Controversy Means More Security

Berkowitz acknowledges the rise of verbal and physical assaults on comics — from Dave Chappelle getting tackled onstage at the Hollywood Bowl to the unknown Ariel Elias having a pint glass chucked at her head during a set at the Jersey Shore (Berkowitz signed her after the incident). “Kevin Hart carries a baseball bat onstage now as a joke,” the agent says. “But, yes, security budgets have risen over the past few years — as they should.”

After Trump was elected president, Berkowitz noticed an escalation in how audience members began to respond to comics.

“When Amy Schumer was on her arena tour in 2016, we had someone screaming something about Trump and the election. There’s something to be said for the world we’re in right now. Differing political views and people feeling like they have a voice when maybe they should just be sitting there getting entertained,” he says.

Streaming Specials Are King, but Comics Have the Power

In the streaming era, Berkowitz says, the solo comedy special is equivalent to a pop star dropping an album.
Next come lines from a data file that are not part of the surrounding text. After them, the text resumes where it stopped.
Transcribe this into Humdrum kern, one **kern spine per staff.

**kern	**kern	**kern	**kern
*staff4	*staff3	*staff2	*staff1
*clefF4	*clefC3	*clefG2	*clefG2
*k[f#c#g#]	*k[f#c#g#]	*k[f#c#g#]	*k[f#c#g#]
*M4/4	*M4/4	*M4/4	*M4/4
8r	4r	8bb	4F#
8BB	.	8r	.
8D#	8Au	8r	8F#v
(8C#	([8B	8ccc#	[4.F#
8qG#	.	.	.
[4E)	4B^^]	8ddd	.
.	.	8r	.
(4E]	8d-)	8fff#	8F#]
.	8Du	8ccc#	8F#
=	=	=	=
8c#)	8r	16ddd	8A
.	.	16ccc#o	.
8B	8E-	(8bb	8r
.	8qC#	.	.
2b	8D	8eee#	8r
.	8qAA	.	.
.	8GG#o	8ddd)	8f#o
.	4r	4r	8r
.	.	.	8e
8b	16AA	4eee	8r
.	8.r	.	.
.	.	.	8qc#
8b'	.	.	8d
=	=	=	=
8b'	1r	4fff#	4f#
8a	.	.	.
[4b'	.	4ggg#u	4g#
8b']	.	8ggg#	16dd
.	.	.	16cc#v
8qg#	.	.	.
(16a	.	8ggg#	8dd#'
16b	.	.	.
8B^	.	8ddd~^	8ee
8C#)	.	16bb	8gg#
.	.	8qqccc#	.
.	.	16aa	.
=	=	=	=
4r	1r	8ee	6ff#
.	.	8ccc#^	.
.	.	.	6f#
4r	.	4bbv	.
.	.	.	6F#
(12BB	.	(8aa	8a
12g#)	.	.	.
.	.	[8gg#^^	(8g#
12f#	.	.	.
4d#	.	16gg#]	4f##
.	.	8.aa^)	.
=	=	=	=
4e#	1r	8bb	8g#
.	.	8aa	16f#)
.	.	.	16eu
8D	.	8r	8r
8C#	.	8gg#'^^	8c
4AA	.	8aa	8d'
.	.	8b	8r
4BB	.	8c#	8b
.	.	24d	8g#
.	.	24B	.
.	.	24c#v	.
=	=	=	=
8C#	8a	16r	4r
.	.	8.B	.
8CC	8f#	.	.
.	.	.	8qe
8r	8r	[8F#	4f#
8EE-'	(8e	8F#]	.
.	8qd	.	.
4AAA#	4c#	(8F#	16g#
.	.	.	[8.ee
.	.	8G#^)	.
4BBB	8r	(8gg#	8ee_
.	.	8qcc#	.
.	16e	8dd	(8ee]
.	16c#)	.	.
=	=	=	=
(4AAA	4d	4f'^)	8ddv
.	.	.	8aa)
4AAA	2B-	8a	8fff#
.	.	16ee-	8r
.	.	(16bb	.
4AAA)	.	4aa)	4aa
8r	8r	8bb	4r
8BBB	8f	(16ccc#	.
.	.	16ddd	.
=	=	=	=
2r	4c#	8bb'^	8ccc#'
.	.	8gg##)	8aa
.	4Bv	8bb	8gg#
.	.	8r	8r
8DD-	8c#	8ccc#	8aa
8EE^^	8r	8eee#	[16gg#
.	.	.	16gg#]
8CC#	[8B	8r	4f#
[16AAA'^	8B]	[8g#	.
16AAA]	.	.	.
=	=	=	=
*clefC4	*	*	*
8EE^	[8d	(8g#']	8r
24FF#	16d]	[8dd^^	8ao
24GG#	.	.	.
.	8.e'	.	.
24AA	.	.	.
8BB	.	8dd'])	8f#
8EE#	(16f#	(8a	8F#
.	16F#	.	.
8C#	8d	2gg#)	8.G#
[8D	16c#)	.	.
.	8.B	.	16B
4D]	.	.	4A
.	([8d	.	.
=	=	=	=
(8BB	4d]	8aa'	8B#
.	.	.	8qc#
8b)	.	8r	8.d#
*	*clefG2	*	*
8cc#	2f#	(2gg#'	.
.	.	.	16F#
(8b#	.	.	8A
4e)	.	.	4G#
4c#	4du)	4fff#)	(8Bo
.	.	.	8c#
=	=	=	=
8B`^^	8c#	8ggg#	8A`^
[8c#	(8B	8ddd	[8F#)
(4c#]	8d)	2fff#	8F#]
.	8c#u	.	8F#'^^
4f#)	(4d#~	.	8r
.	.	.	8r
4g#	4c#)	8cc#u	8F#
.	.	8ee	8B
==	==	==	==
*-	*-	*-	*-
The tours he books for his clients provide leverage at the deal table. Instead of front-loading with a buyer, talent can shoot a show and edit content before taking the product to market — effectively driving up the price. Take Burr, who did not sell distribution rights to his historic Fenway Park show before his tour began. When those go up for sale, they’ll likely fetch a number Red Sox pitcher Chris Sale would be happy with.

Next Big Earners: Podcasters

The group noted a demand for live events from podcasters and social media stars. Levy says he’s “really excited about some of our podcasters who have started touring in a big way, like Dax Shepard’s ‘Armchair Expert’ or ‘Last Podcast on the Left,’ which played venues unheard of for a podcast — places like Graceland and Red Rocks Amphitheatre.”